Judith, now 92, has given her fair share of thought to loss: “We lose not only through death, but also by leaving and being left, by changing and letting go and moving on,” she wrote in Necessary Losses, which explores the separations and losses that punctuate our lives. But downsizing to a retirement village wasn’t a loss she had foreseen for herself. “It was really like the five stages of grief.”
Her house was a time capsule of raising three children, celebrations in a dining room that sat 23 people, and two studies where dozens of books were written. (Milton, who died in 2022, wrote 10 books, Judith has authored 43.) To stay or go? “It was a monumental decision,” she says.
At life’s big forks in the road, Judith will first acknowledge the losses involved. “You don’t kid yourself or try not to think about it,” she says. “Say, ‘This is something I love, that I’m giving up, or that’s being taken away from me’. You sort of have to face the reality of the loss head on, and then you can start to think about stages of life, passages of time.”
The experience of regret, says Adrian Camilleri at UTS, often strikes people when they haven’t made a decision, or one has been taken out of their hands, and it’s too late to change the outcome. “It’s maybe not that they made the wrong decision, or they would have made a different decision, but it’s the fact that they didn’t go through that process of actively deciding.”
‘I don’t think you go through life brooding over whether you went left instead of right.’
For Judith, it seemed impossible to leave the house: the closets, a basement and an attic were full of furniture, 15,000 books and five decades of belongings. What to do with them all? “All of these were decisions that we had to make,” Judith says. “I don’t think there was anything quite like this since when we decided to get married.”
With help from family and friends, they found four retirement villages they might like and settled on one. “It’s really pretty, filled with sunlight. There were beautiful leaves fluttering in the breeze against all of our windows,” Judith says. “What you’re looking for is something that will make it easier to have made that decision.” Then buyers began to inspect her house. She “hated” them. “Somebody said, ‘I wonder if we can get rid of those columns?’”
The right buyer eventually came along; a family similar to the Viorsts all those years ago when they moved in.

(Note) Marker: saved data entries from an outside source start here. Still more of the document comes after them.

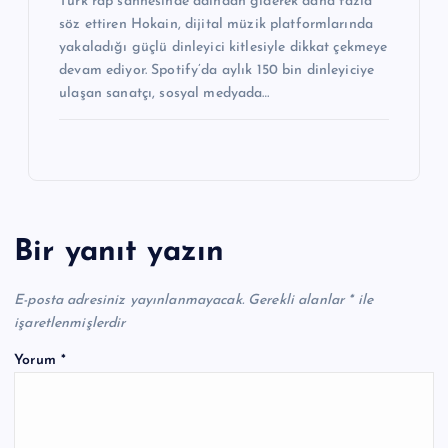
Türk rap sahnesinde adından giderek daha fazla
söz ettiren Hokain, dijital müzik platformlarında
yakaladığı güçlü dinleyici kitlesiyle dikkat çekmeye
devam ediyor. Spotify’da aylık 150 bin dinleyiciye
ulaşan sanatçı, sosyal medyada…
Bir yanıt yazın
E-posta adresiniz yayınlanmayacak.
Gerekli alanlar
*
ile
işaretlenmişlerdir
Yorum
*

Before she left the keys behind, Judith invited friends from her street for a “farewell ceremony” where people told stories and reminisced about the house. And she’s been back as a guest since, touring a renovation that has repaired or replaced all the details she loved. “It is absolutely beautiful; it’s become their house, it’s not my house any more.”

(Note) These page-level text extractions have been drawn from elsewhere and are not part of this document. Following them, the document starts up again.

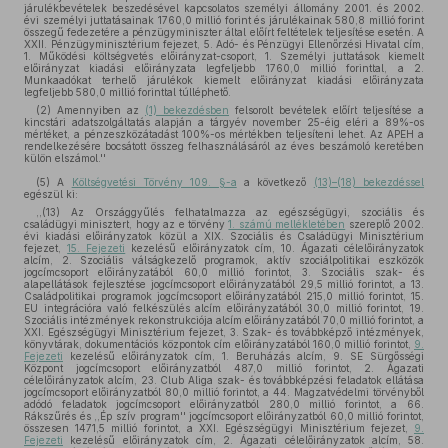
járulékbevételek beszedésével kapcsolatos személyi állomány 2001. és 2002.
évi személyi juttatásainak 1760,0 millió forint és járulékainak 580,8 millió forint
összegű fedezetére a pénzügyminiszter által előírt feltételek teljesítése esetén. A
XXII. Pénzügyminisztérium fejezet, 5. Adó- és Pénzügyi Ellenőrzési Hivatal cím,
1. Működési költségvetés előirányzat-csoport, 1. Személyi juttatások kiemelt
előirányzat kiadási előirányzata legfeljebb 1760,0 millió forinttal, a 2.
Munkaadókat terhelő járulékok kiemelt előirányzat kiadási előirányzata
legfeljebb 580,0 millió forinttal túlléphető.
(2) Amennyiben az
(1) bekezdésben
felsorolt bevételek előírt teljesítése a
kincstári adatszolgáltatás alapján a tárgyév november 25-éig eléri a 89%-os
mértéket, a pénzeszközátadást 100%-os mértékben teljesíteni lehet. Az APEH a
rendelkezésére bocsátott összeg felhasználásáról az éves beszámoló keretében
külön elszámol.''
(5)
A
Költségvetési Törvény 109. §-a
a következő
(13)–(18) bekezdéssel
egészül ki:
,,(13) Az Országgyűlés felhatalmazza az egészségügyi, szociális és
családügyi minisztert, hogy az e törvény
1. számú mellékletében
szereplő 2002.
évi kiadási előirányzatok közül a XIX. Szociális és Családügyi Minisztérium
fejezet,
15. Fejezeti
kezelésű előirányzatok cím, 10. Ágazati célelőirányzatok
alcím, 2. Szociális válságkezelő programok, aktív szociálpolitikai eszközök
jogcímcsoport előirányzatából 60,0 millió forintot, 3. Szociális szak- és
alapellátások fejlesztése jogcímcsoport előirányzatából 29,5 millió forintot, a 13.
Családpolitikai programok jogcímcsoport előirányzatából 215,0 millió forintot, 15.
EU integrációra való felkészülés alcím előirányzatából 30,0 millió forintot, 19.
Szociális intézmények rekonstrukciója alcím előirányzatából 70,0 millió forintot, a
XXI. Egészségügyi Minisztérium fejezet, 3. Szak- és továbbképző intézmények,
könyvtárak, dokumentációs központok cím előirányzatából 160,0 millió forintot,
9.
Fejezeti
kezelésű előirányzatok cím, 1. Beruházás alcím, 9. SE Sürgősségi
Központ jogcímcsoport előirányzatból 487,0 millió forintot, 2. Ágazati
célelőirányzatok alcím, 23. Club Aliga szak- és továbbképzési feladatok ellátása
jogcímcsoport előirányzatból 80,0 millió forintot, a 44. Magzatvédelmi törvényből
adódó feladatok jogcímcsoport előirányzatból 280,0 millió forintot, a 66.
Rákszűrés és ,,Ép szív program'' jogcímcsoport előirányzatból 60,0 millió forintot,
összesen 1471,5 millió forintot, a XXI. Egészségügyi Minisztérium fejezet,
9.
Fejezeti
kezelésű előirányzatok cím, 2. Ágazati célelőirányzatok alcím, 58.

Life in a two-bedroom apartment is certainly different, Judith says, and a retirement village isn’t like the old neighbourhood. “Everybody is old, you’re not going to see a five-year-old learning to ride a bike.” But she has close friends and plenty of time to write. “It is as satisfying as it could be.”
Over her 92 years, what she sees as peoples’ biggest decisions will sound familiar to many of us: who to marry, what career to pursue, whether to have children, and what personal values to uphold. There’s no point making a drama of it, though. “That’s called growing up,” she says. “I think there are losses involved in making choices. But I don’t think you go through life brooding over whether you went left instead of right. I think you make the best of it.”